Ejercicio propuesto 1
Según el texto sobre los dos primeros años de Felipe Calderón en la Presidencia, ¿hacia qué se encamina el País de acuerdo con los principales indicadores económicos?
Ejercicio propuesto 2
Prosigue el texto sobre los dos primeros años de Felipe Calderón en la Presidencia a partir de su última oración, con un párrafo en el mismo tono.

Texto de referencia
Dr. Alvaro Bracamonte Sierra
Mañana cumple Felipe Calderón dos años en la Presidencia. La asumió en medio de profundos enconos y formidables desafíos que sólo políticos dotados con atributos especiales serían capaces de trocar en beneficios. Dos años son suficientes para un corte de caja más o menos desapasionado. El ejercicio puede hacerse desde varios ángulos: El relacionado con el comportamiento de la economía, el afianzamiento de su proyecto político, la seguridad, las relaciones internacionales tanto con Estados Unidos como con el resto del mundo, los avances en el sector educativo y así se podrían agregar otros tópicos hasta conseguir en compacto diagnóstico sobre la suerte que ha corrido el primer tercio de la gestión calderonista.
No es necesario ser un opositor irreductible para dar un veredicto negativo en torno a varios de los temas referidos. Efectivamente, en el campo de la economía los resultados no están para echar las campanas al vuelo; los principales indicadores sugieren que el País se encamina a una dura desaceleración que será doblemente dolorosa debido a que se llevan varios años acumulando restricciones y limitaciones financieras. Siendo objetivos, las penurias que ahora se padecen serían probablemente muy similares si otro fuera el huésped de Los Pinos. La crisis mundial es severa y está pegando a todos los países; pero la mayoría de éstos están formulando programas agresivos e innovadores que permitan transitarla de la mejor manera.

Registros extraídos
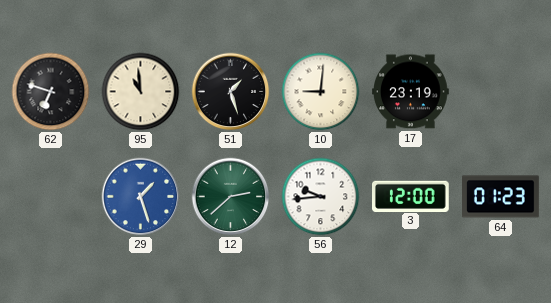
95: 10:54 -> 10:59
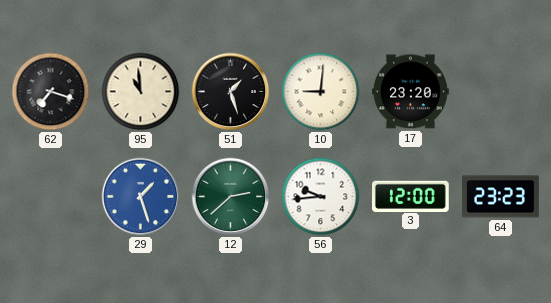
62: 6:48 -> 7:18
17: 23:19 -> 23:20
64: 01:23 -> 23:23
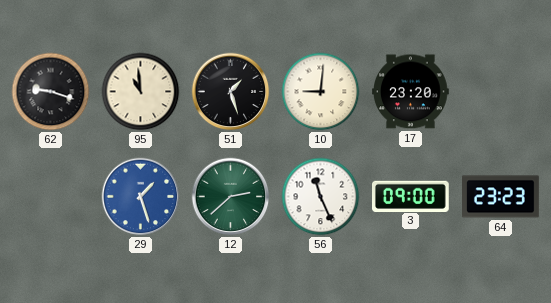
62: 7:18 -> 9:18
56: 9:44 -> 11:26
3: 12:00 -> 09:00
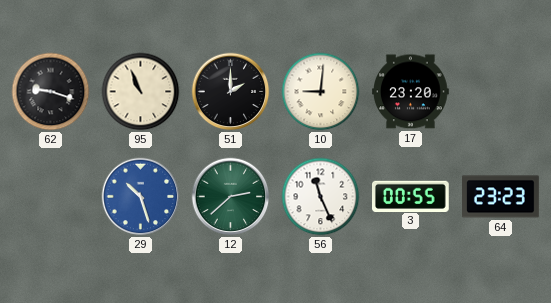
95: 10:59 -> 10:56
51: 1:27 -> 2:00
29: 1:27 -> 10:27
3: 09:00 -> 00:55
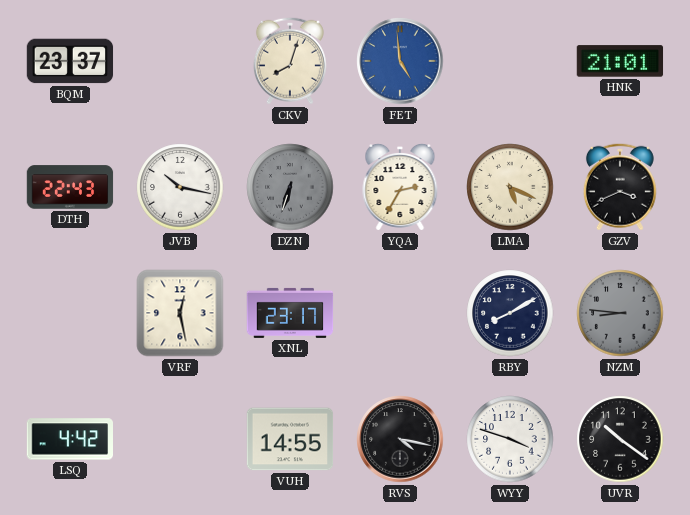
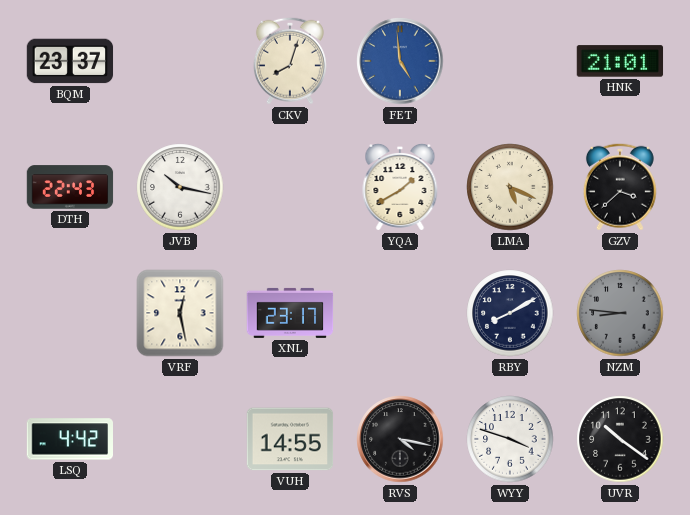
DZN: 6:33 -> none
YQA: 2:35 -> 1:40
GZV: 3:41 -> 3:38
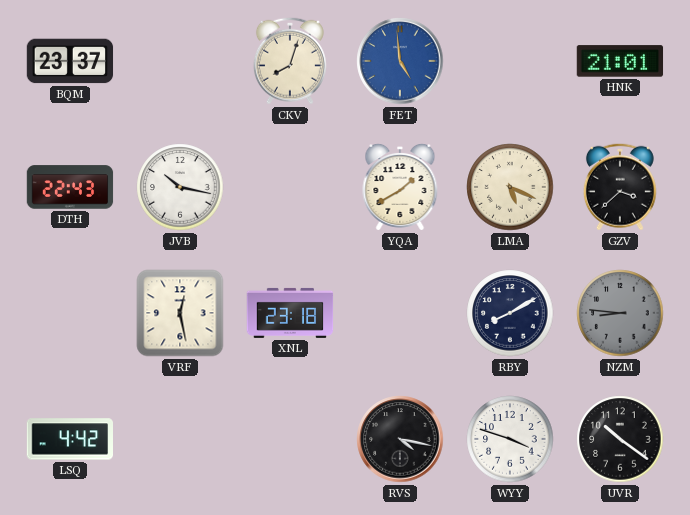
XNL: 23:17 -> 23:18
VUH: 14:55 -> none
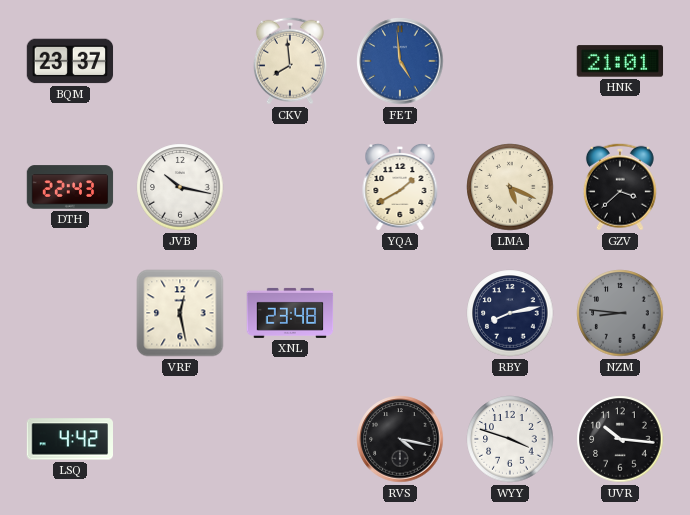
CKV: 8:03 -> 7:59
XNL: 23:18 -> 23:48
RBY: 8:10 -> 8:13
UVR: 10:21 -> 10:16
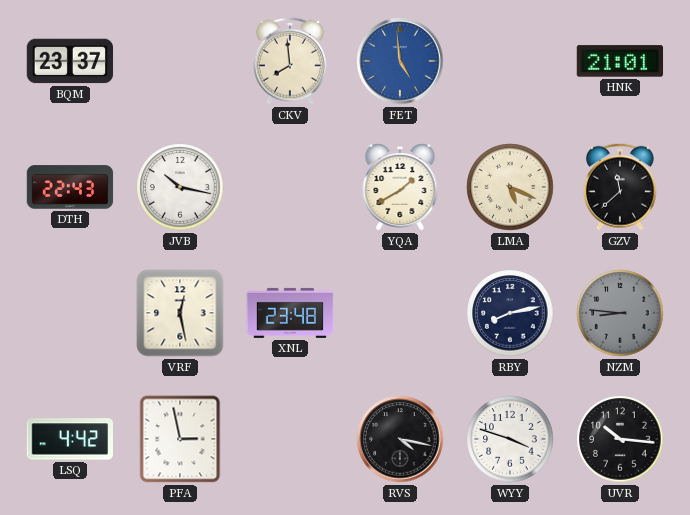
GZV: 3:38 -> 11:38
PFA: none -> 2:58
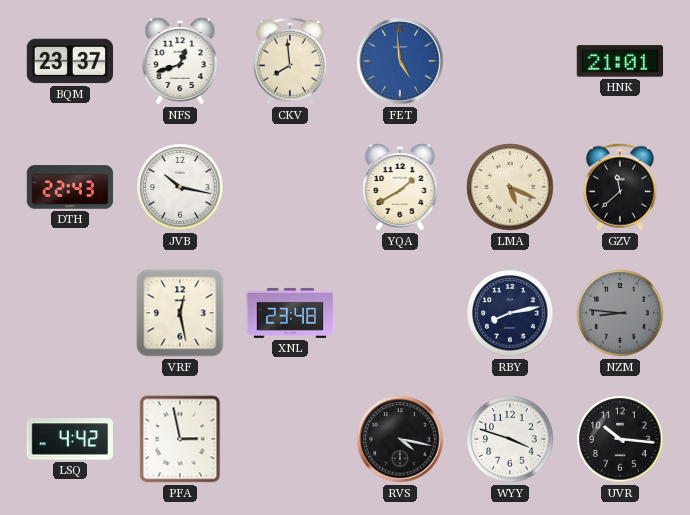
NFS: none -> 12:42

Respuesta esperada 1
Hacia una dura desaceleración.

Respuesta esperada 2
La tragedia nacional es que, a pesar de la gravedad de la situación, el Gobierno se comporta con cierta inconciencia y no propone nada particular para enfrentar el tsunami que se avecina. Dicho de otra manera, en estos dos años lo peor no es la pobre evolución económica sino la aparente indolencia y desinterés con que actúa la administración federal para mitigar las consecuencias de la debacle mundial: es notorio atestiguar la figura de un Calderón sin energía, sin la entereza para tomar el timón de un barco amenazado por aguas turbulentas.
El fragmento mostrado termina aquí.